[About this exercise]
For the records that follow, please set down exactly the lines between the one holding "Matthew Luck" and the one holding "You do not spend", inclusive, and only those.

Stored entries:
══════

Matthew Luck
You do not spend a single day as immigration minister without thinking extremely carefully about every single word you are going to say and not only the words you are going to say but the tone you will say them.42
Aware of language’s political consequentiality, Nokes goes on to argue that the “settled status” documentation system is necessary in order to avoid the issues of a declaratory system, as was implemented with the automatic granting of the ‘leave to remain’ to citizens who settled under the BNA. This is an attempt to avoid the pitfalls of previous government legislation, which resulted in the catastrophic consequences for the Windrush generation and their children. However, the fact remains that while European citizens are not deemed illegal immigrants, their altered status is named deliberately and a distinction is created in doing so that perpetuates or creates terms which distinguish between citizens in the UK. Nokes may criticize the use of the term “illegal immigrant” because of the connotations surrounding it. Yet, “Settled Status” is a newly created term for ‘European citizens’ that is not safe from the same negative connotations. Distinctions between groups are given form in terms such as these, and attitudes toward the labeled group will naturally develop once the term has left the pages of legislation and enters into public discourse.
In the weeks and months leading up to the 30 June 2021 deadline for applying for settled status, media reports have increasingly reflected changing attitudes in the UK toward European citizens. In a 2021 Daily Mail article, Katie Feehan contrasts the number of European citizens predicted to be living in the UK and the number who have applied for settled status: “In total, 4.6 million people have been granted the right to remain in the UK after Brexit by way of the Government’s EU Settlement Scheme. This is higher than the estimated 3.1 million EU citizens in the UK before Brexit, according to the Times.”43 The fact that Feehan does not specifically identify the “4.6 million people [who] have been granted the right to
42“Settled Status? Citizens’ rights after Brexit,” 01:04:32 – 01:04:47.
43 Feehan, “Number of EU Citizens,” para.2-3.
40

══════

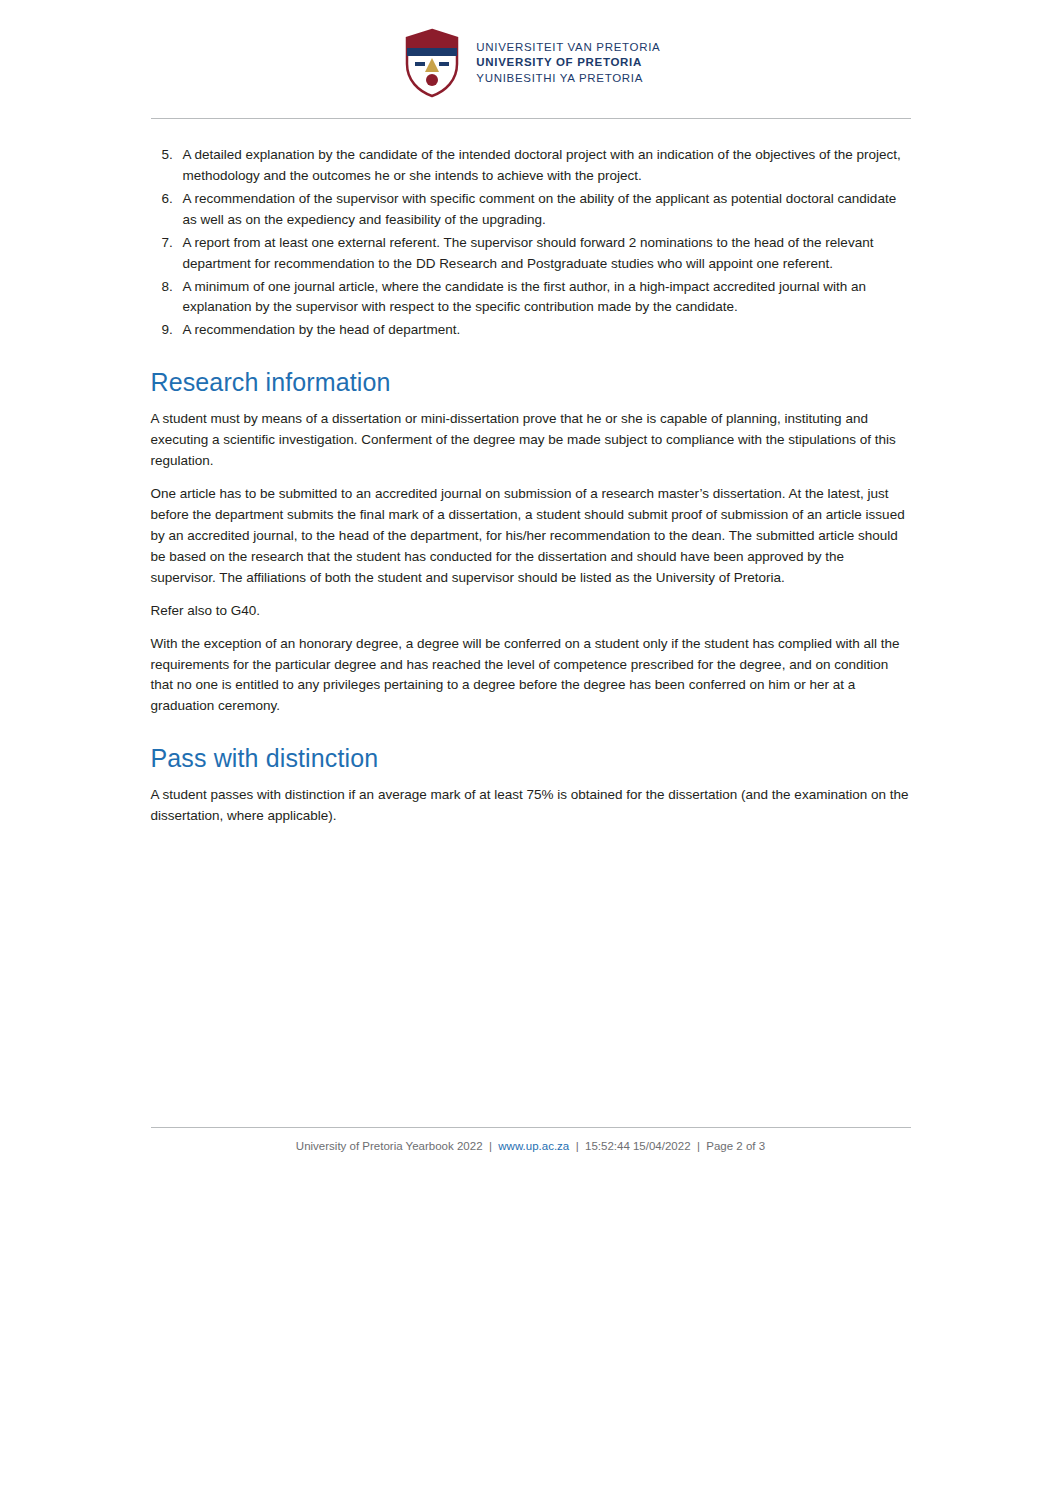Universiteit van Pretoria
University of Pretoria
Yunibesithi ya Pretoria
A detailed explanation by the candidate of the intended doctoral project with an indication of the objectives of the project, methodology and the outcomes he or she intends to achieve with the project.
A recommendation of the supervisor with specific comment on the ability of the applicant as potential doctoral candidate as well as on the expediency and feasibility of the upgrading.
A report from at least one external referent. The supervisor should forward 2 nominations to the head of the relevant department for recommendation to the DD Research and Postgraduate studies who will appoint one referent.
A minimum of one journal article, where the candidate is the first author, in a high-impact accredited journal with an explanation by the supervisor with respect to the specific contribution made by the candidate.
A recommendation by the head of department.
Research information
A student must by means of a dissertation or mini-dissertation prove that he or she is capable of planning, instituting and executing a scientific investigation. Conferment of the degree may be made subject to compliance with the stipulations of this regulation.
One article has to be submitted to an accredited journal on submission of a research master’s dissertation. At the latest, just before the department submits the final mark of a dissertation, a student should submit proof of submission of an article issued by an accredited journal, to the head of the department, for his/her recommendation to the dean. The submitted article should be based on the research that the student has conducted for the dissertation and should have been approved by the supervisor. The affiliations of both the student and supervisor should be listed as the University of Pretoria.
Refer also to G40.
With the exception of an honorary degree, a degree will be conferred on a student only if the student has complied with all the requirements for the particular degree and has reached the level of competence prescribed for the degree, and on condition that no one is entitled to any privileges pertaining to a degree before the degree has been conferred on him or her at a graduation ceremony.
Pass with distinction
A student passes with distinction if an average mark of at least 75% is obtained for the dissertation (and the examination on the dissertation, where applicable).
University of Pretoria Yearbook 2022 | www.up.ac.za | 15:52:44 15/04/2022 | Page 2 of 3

══════

[Exercise solution]
Matthew Luck
You do not spend a single day as immigration minister without thinking extremely carefully about every single word you are going to say and not only the words you are going to say but the tone you will say them.42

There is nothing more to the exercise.